This delightfully crisp and refreshing wine is hand harvested in small plastic boxes. The grapes are selected and pressed. Once the must is obtained, an alcoholic fermentation process begins, which is carried out in stainless-steel vats at a temperature of 64 degrees Fahrenheit. Following the fermentation period, a racking is performed to separate the lees; it subsequently undergoes a cold stabilization, it is filtered and then finally bottled.
In their eagerness to explore, in 2014 Atlantis founders began a journey in search of the areas with the greatest potential for white wines in Spain. Raúl Acha, technical director, and Richi Arambarri, our CEO, set their sights on the north, on those DOs that stand out for their freshness, as they are strongly influenced by the Atlantic climate. For the Atlantis collection, the selection included four small regions with little international projection but with extensive history and ample capacity to compete with the best white areas in the world: Rías Baixas, Ribeiro, Valdeorras and Txakoli de Álava.
Named after the rías, or estuarine inlets, that flow as far as 20 miles inland, Rías Baixas is an Atlantic coastal region with a cool and wet maritime climate. The entire region claims soil based on granite bedrock, but the inlets create five subregions of slightly different growing environments for its prized white grape, Albariño.
Val do Salnés on the west coast is said to be the birthplace of Albariño; it is the coolest and wettest of all of the regions. Having been named as the original subregion, today it has the most area under vine and largest number of wineries.
Ribeira do Ulla in the north and inland along the Ulla River is the newest to be included. It is actually the birthplace of the Padrón pepper!
Soutomaior is the smallest region and is tucked up in the hills at the end of the inlet called Ria de Vigo.
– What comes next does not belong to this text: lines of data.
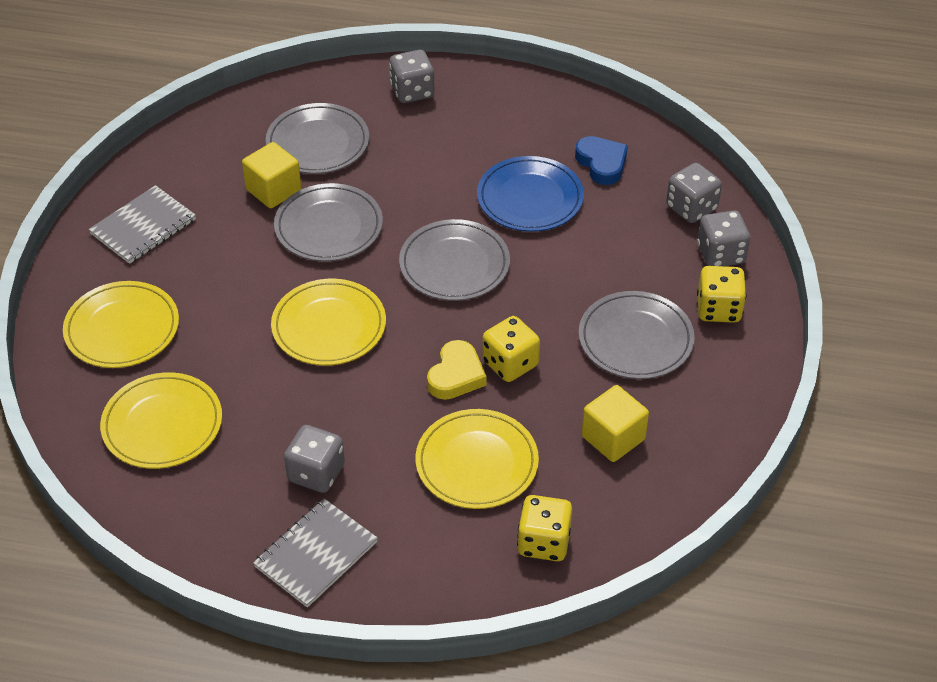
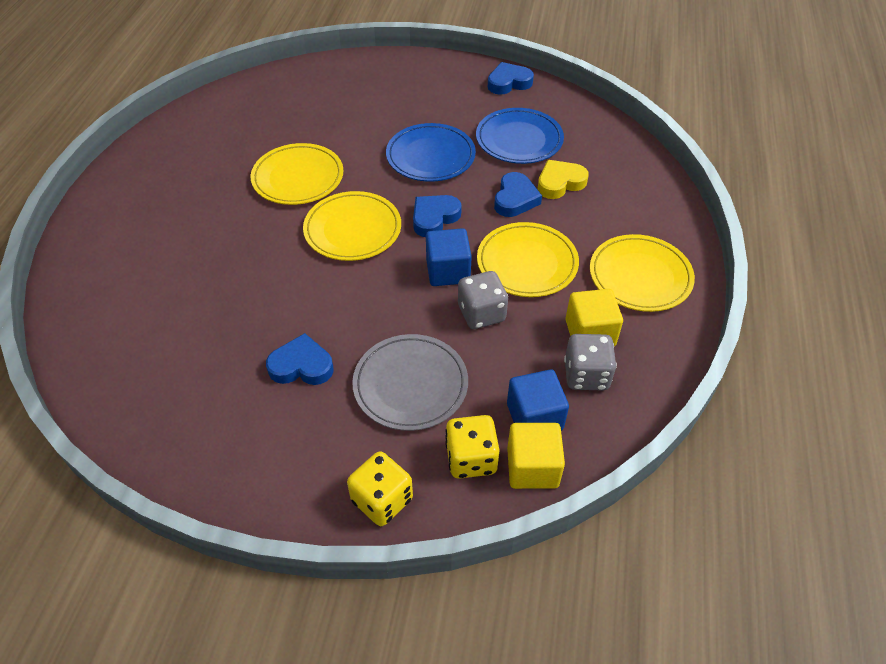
blue cube: 0 -> 2
blue heart: 1 -> 4
blue plate: 1 -> 2
grey dice: 4 -> 2
grey notebook: 2 -> 0
grey plate: 4 -> 1
yellow dice: 3 -> 2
Its soils are light and sandy over granite.
O Rosal and Condado do Tea are the farthest south in Rías Baixas and their vineyards actually cover the northern slopes of the Miño River, facing the Vinho Verde region in Portugal on its southern bank.
Albariño gives this region its fame and covers 90% of the area under vine. Caiño blanco, Treixadura and Loureira as well as occasionally Torrontés and Godello are permitted in small amounts in blends with Albariño. Red grapes are not very popular but Mencía, Espadeiro and Caiño Tinto are permitted and grown.
Bright and aromatic with distinctive floral and fruity characteristics, Albariño has enjoyed a surge in popularity and an increase in plantings over the last couple of decades. Thick skins allow it to withstand the humid conditions of its homeland, Rías Baixas, Spain, free of malady, and produce a weighty but fresh white. Somm Secret—Albariño claims dual citizenship in Spain and Portugal. Under the name Alvarinho, it thrives in Portugal’s northwestern Vinho Verde region, which predictably, borders part of Spain’s Rías Baixas.